## Tarefas a realizar:
A - Responda com base no trecho, marcando as respostas com (i), (ii) e (iii):
(i) Quantos seguidores o perfil 1001 AI Covers reunia no Instagram até ontem?
(ii) Qual canção Paul McCartney considera a mais bela de todos os tempos?
(iii) Em que plataforma Lucas começou antes de migrar para o TikTok?
B - Resuma o trecho em duas frases.
C - Segundo o trecho, por que Lucas criou contas no X e no Instagram? Responda em uma ou duas frases.

## Trecho selecionado:

-- -- --

Até alguns anos atrás, a possibilidade era restrita à imaginação e à perícia de seus muitos imitadores: o apresentador Silvio Santos cantando (e bem!) o velho hit do rock “Sultans of swing”, do grupo inglês Dire Straits, ou então o “Down under”, dos australianos Men at Work. Hoje, em iniciativas como o perfil de redes sociais 1001 AI Covers, isso não só é uma realidade, como um sucesso, em que uma dupla de vídeos atinge mais de um milhão de visualizações, cada.

Com os aplicativos de inteligência artificial empregados na música, alguns deles de uso gratuito, qualquer um com sensibilidade e algum tempo disponível é capaz de inundar a internet com canções (e vídeos feitos sob medida) que, com intenções apaixonadas de fã, ou satíricas, põem célebres intérpretes (ou personalidades da mídia) para cantar músicas que, por diversas razões, eles jamais teriam cantado. A nova mania, no entanto, reacende dúvidas sobre o uso legal de recursos tecnológicos no que se refere a direitos autorais e de imagem.

Do barulho

Os Beatles interpretando “God only knows” (que Paul McCartney considera a canção mais bela de todos os tempos), dos rivais Beach Boys? E que tal algo bem mais improvável, como Frank Sinatra (1915-1998) em uma versão jazz de “Enter Sandman” (1991), pedrada do Metallica? Ou então um troço realmente impossível, como Elvis Presley (1935-1977) soltando o vozeirão, desenvolto, em “Highway to hell” (1979), do AC/DC? Tudo isso já foi feito por produtores mais ou menos amadores e jogado na internet nos últimos meses, para deleite de apreciadores da música pop e das possibilidades infinitas da tecnologia digital.

Um publicitário do interior de São Paulo que pede para ser identificado apenas como Lucas é a pessoa por trás do 1001 AI Covers, perfil do Instagram que até ontem reunia 50.400 seguidores. Em seu cardápio, estão vídeos com diversas músicas cantadas por Silvio Santos e outras por apresentadores de TV como Fausto Silva e Celso Portiolli. Depois de um início no YouTube, em um canal derrubado por questões de direitos autorais, Lucas migrou para o TikTok. Repostado no X (antigo Twitter), um vídeo de “Sultans of swing” “furou a bolha” e o fez “correr atrás do prejuízo”, criando uma conta no X e no Instagram, no fim de dezembro.

-- -- --

(Saídas estruturadas de pose)
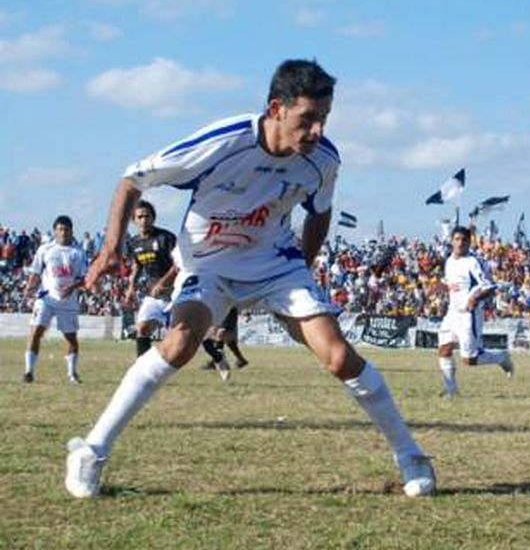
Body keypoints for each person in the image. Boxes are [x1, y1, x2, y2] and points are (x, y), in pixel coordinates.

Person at [65, 59, 435, 499]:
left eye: (324, 119)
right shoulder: (225, 141)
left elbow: (320, 210)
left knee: (338, 356)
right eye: (308, 119)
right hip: (209, 265)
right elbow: (133, 180)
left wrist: (303, 269)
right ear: (276, 108)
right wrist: (110, 248)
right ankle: (90, 452)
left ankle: (411, 455)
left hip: (275, 266)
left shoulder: (322, 160)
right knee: (179, 344)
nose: (317, 131)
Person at [436, 226, 513, 398]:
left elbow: (489, 286)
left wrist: (474, 299)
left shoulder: (473, 262)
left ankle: (501, 357)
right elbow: (450, 285)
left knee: (469, 359)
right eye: (457, 239)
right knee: (444, 349)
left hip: (469, 315)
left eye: (464, 240)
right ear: (451, 241)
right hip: (452, 313)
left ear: (469, 242)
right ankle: (451, 391)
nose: (460, 243)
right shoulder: (449, 261)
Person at [23, 215, 87, 384]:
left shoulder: (78, 252)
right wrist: (29, 289)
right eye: (60, 229)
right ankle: (28, 372)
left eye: (66, 229)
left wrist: (72, 288)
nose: (63, 232)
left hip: (68, 300)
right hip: (46, 297)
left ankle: (72, 374)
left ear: (72, 231)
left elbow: (84, 278)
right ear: (54, 231)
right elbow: (36, 272)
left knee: (71, 337)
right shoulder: (45, 249)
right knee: (36, 331)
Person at [123, 200, 177, 359]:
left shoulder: (166, 238)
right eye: (140, 217)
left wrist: (163, 282)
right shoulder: (133, 243)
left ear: (153, 218)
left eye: (147, 216)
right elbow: (137, 265)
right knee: (142, 329)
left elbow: (178, 265)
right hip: (152, 294)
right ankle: (143, 368)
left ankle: (217, 355)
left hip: (175, 293)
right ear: (134, 220)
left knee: (184, 336)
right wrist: (131, 287)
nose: (144, 220)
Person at [200, 307, 250, 378]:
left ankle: (215, 362)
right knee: (224, 338)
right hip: (222, 312)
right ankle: (240, 360)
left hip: (228, 312)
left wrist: (245, 313)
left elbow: (239, 300)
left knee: (221, 334)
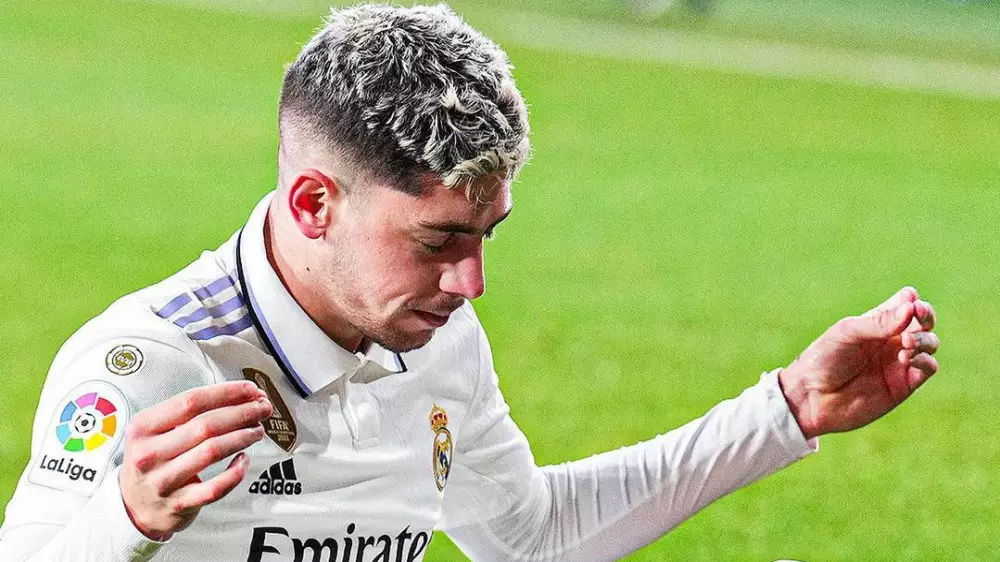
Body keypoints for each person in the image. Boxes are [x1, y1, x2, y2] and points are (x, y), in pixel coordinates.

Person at [0, 5, 939, 561]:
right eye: (438, 240)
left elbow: (527, 537)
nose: (472, 282)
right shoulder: (155, 363)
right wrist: (125, 519)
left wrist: (787, 410)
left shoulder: (434, 337)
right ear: (315, 202)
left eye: (488, 235)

-- -- --

## Respostas por item:
A -
(i) 50.400 seguidores.
(ii) “God only knows”.
(iii) No YouTube.

B - Com aplicativos de inteligência artificial, qualquer pessoa com sensibilidade e algum tempo disponível pode hoje pôr célebres intérpretes ou personalidades da mídia para cantar músicas que eles jamais teriam cantado, o que reacende dúvidas sobre direitos autorais e de imagem. Um exemplo é o perfil 1001 AI Covers, mantido por um publicitário do interior de São Paulo identificado como Lucas, que começou no YouTube, teve o canal derrubado por questões de direitos autorais, migrou para o TikTok e depois criou contas no X e no Instagram.

C - Um vídeo seu de “Sultans of swing”, repostado no X, “furou a bolha” e o fez “correr atrás do prejuízo”. Por isso ele criou contas no X e no Instagram no fim de dezembro.